Fermi liquid transport beyond upper critical field in bilayer nickelate La2PrNi2O7 thin films

Author: Hsu, Yu-Te

Affiliation: National Tsing Hua University

Type: Contributed Talk

Session: Heavy fermions, strange metallicity & nickelates

Date and Time: 23.07.2026, 15:20 - 15:40

Unconventional superconductivity typically emerges out of a strongly correlated normal state, manifesting as a Fermi liquid with highly enhanced effective mass or a strange metal with T-linear resistivity in the zero-temperature limit. In Ruddlesden-Popper bilayer nickelates R3Ni2O7, superconductivity with a critical temperature (T_c) exceeding 80 and 40 K has been respectively realised in bulk crystals under high pressure and thin films under compressive strain. These advancements create new materials platforms to study the nature of high-T_c superconductivity, calling for the characterisation of fundamental normal-state and superconducting parameters therein. Here we report detailed magnetotransport experiments on superconducting La2PrNi2O7 (LPNO) thin films under pulsed magnetic fields up to 64 T and access the normal-state behaviour over a wide temperature range between 1.5 and 300 K. We find that the normal state of LPNO exhibits the hallmarks of Fermi liquid transport, including T^2 temperature dependence of resistivity and Hall angle, and H^2 magnetoresistance obeying Kohler scaling.

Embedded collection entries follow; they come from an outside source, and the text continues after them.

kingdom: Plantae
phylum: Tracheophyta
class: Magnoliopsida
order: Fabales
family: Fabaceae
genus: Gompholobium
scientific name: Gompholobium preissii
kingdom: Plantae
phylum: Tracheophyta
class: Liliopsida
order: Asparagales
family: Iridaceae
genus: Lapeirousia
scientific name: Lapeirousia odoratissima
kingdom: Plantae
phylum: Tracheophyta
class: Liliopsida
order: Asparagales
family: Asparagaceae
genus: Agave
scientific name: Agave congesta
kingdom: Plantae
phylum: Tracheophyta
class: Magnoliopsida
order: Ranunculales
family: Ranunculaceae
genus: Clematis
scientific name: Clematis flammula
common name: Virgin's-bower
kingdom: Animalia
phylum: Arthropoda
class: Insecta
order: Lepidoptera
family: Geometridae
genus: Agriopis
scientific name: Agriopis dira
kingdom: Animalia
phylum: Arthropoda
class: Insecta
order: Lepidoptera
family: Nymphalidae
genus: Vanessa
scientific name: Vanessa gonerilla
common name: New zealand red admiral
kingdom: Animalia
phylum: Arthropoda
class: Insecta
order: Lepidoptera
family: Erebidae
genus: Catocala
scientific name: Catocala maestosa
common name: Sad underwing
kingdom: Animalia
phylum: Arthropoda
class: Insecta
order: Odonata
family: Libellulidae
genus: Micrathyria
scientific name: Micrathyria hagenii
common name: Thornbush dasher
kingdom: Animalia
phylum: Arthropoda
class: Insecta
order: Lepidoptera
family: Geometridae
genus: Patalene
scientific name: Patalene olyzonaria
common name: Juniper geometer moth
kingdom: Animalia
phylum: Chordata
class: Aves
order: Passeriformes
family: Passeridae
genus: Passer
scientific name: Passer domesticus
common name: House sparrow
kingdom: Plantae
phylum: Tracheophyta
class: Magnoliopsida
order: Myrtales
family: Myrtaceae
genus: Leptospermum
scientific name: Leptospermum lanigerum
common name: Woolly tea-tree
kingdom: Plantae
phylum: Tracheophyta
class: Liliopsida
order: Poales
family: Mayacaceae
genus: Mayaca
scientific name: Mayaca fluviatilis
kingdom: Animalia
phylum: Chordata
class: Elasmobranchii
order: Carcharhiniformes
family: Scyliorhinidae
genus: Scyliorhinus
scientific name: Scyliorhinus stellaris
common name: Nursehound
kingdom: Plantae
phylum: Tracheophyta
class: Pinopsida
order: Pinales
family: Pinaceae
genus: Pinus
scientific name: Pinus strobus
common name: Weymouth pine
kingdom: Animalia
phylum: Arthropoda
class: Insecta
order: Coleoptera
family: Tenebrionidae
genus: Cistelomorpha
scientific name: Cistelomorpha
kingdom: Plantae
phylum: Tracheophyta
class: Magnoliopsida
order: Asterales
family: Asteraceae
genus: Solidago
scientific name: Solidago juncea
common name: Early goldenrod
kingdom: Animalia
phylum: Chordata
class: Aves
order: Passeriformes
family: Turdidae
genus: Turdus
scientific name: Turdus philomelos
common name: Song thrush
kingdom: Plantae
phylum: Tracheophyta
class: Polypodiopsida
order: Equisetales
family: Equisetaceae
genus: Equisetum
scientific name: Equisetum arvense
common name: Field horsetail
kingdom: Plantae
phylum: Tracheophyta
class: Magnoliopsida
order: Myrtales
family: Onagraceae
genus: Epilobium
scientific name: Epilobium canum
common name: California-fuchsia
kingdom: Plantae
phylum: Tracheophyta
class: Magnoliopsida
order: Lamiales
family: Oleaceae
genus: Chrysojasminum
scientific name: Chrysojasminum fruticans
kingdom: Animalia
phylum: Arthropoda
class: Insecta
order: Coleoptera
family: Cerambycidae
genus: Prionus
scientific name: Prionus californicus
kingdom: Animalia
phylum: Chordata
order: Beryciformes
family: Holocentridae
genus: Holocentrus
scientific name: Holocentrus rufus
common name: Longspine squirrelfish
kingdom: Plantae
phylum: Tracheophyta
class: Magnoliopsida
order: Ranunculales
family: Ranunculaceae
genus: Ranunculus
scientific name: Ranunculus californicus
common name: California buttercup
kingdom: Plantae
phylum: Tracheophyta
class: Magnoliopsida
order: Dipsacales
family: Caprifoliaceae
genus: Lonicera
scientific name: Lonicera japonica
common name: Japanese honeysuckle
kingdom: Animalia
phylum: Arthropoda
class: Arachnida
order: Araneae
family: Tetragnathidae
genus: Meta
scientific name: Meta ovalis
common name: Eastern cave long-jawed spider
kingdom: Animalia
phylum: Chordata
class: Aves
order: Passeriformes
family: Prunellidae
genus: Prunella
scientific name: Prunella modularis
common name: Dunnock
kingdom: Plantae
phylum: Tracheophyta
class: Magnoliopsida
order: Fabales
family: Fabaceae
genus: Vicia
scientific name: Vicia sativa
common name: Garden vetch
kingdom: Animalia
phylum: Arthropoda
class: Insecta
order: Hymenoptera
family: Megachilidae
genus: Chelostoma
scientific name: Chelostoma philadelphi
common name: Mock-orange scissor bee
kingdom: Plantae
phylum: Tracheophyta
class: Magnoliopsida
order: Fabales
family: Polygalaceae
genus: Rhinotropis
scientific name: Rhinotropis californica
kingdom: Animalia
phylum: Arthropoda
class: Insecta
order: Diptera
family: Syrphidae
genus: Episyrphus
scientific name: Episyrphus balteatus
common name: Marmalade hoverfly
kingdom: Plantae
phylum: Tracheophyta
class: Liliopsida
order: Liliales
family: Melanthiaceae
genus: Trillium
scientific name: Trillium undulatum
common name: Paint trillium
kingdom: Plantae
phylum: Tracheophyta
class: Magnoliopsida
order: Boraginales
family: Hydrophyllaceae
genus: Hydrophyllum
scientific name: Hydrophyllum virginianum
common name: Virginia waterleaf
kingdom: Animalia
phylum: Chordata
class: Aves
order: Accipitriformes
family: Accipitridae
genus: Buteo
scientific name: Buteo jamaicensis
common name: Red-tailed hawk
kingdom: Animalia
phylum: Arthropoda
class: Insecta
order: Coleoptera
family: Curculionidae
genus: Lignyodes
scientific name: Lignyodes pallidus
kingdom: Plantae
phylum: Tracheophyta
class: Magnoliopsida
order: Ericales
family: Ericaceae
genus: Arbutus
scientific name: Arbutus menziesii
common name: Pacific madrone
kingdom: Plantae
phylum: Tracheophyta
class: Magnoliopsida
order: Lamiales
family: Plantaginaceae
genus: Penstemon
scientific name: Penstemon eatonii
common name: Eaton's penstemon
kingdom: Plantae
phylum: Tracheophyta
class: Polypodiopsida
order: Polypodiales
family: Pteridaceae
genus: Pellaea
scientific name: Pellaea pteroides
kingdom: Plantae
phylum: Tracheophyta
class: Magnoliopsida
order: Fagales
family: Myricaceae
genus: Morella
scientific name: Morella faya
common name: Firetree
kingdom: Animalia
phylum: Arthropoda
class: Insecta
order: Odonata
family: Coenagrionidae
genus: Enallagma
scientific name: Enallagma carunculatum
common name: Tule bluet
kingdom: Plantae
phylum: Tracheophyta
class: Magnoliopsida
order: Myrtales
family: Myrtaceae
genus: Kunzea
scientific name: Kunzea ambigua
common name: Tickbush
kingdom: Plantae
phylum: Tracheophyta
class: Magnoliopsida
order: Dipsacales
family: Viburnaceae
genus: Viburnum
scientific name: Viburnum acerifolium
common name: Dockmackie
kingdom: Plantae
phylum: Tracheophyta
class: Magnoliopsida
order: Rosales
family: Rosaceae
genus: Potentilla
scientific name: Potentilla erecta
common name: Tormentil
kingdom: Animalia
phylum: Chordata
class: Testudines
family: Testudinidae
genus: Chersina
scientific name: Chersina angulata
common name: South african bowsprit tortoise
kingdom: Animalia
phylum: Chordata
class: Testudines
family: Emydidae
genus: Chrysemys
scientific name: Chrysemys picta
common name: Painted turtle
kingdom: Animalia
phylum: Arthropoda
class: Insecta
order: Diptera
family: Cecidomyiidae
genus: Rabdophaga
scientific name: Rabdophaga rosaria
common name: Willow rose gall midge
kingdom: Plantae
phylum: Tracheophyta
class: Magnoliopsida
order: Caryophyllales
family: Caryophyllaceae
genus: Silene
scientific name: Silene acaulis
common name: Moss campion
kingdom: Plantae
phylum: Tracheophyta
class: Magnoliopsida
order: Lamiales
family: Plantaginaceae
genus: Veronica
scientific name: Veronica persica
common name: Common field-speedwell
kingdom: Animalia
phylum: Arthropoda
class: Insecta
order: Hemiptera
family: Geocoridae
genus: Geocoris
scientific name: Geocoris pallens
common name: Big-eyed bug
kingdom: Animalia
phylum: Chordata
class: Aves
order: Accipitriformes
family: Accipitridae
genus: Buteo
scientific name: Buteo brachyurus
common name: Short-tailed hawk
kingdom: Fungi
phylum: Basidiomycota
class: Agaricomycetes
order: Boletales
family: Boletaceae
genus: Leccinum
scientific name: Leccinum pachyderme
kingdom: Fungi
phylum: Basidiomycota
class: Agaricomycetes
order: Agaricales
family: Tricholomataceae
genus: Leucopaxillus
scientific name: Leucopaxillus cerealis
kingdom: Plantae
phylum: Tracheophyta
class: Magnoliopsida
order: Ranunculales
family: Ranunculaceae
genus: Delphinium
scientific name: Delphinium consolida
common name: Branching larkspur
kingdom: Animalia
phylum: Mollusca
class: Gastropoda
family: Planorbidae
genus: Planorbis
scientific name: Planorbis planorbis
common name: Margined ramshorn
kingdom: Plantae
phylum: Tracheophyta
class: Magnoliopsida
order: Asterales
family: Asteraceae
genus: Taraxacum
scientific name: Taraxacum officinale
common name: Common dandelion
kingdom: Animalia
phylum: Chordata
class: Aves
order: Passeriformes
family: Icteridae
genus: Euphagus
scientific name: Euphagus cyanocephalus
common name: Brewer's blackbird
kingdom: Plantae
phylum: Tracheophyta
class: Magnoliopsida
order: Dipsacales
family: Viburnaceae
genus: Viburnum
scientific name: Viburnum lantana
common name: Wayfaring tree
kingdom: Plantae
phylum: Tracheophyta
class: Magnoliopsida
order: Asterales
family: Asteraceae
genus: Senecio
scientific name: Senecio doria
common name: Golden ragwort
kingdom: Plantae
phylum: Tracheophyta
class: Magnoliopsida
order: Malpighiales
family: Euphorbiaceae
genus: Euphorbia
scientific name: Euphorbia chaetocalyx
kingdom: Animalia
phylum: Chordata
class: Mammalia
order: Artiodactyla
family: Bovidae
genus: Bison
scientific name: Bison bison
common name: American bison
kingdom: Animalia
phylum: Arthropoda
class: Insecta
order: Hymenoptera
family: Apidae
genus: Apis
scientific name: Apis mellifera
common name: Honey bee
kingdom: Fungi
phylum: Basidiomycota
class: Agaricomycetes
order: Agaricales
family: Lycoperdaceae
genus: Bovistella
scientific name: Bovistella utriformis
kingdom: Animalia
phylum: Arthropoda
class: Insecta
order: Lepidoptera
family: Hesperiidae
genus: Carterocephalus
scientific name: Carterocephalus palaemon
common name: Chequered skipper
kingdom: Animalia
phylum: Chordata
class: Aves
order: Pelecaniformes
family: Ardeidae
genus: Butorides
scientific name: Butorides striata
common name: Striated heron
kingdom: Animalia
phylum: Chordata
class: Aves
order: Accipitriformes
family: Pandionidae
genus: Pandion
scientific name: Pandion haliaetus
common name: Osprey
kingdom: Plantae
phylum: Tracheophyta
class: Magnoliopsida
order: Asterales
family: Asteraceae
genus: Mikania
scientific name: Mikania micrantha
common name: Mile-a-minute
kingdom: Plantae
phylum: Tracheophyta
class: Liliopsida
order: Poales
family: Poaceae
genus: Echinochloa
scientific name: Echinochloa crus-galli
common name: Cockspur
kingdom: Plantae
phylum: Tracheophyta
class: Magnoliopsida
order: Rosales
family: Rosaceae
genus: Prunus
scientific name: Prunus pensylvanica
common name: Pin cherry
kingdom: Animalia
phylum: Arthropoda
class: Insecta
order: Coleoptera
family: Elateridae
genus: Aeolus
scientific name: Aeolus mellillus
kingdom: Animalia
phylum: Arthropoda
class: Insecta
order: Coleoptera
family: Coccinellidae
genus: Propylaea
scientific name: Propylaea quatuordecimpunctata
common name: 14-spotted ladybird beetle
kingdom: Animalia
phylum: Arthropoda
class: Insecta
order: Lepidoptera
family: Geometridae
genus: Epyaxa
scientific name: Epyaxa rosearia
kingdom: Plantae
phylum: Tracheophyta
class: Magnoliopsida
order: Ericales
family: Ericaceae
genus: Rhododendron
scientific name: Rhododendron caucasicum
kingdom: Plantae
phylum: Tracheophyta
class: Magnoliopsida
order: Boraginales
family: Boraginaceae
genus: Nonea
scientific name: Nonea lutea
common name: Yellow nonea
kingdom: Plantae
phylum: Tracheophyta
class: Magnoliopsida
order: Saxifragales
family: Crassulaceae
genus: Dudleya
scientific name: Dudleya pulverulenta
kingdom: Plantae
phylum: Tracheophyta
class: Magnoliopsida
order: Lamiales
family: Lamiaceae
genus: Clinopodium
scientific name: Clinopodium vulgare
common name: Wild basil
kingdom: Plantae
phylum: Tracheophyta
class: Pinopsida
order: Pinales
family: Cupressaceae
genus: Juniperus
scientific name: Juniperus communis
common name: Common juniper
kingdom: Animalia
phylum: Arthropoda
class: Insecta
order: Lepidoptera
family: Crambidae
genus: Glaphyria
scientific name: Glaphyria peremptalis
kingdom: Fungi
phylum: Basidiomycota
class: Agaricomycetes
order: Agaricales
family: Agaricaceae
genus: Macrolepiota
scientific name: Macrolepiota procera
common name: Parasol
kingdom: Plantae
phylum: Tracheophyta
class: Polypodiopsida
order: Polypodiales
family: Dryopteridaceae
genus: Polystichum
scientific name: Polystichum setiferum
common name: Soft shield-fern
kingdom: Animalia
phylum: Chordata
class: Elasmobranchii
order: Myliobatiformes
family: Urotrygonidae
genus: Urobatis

Using the empirical Kadowaki-Woods ratio relating the transport coefficient and electronic specific heat, we estimate a quasiparticle effective mass m*/m_e ≃10 in LPNO, thereby revealing the highly renormalized Fermi liquid state which hosts the high-temperature nickelate superconductivity. Our results demonstrate that LPNO follows the same T_c/T_F scaling observed across a wide variety of strongly correlated superconductors and provide crucial constraints for a viable model for superconductivity in bilayer nickelates.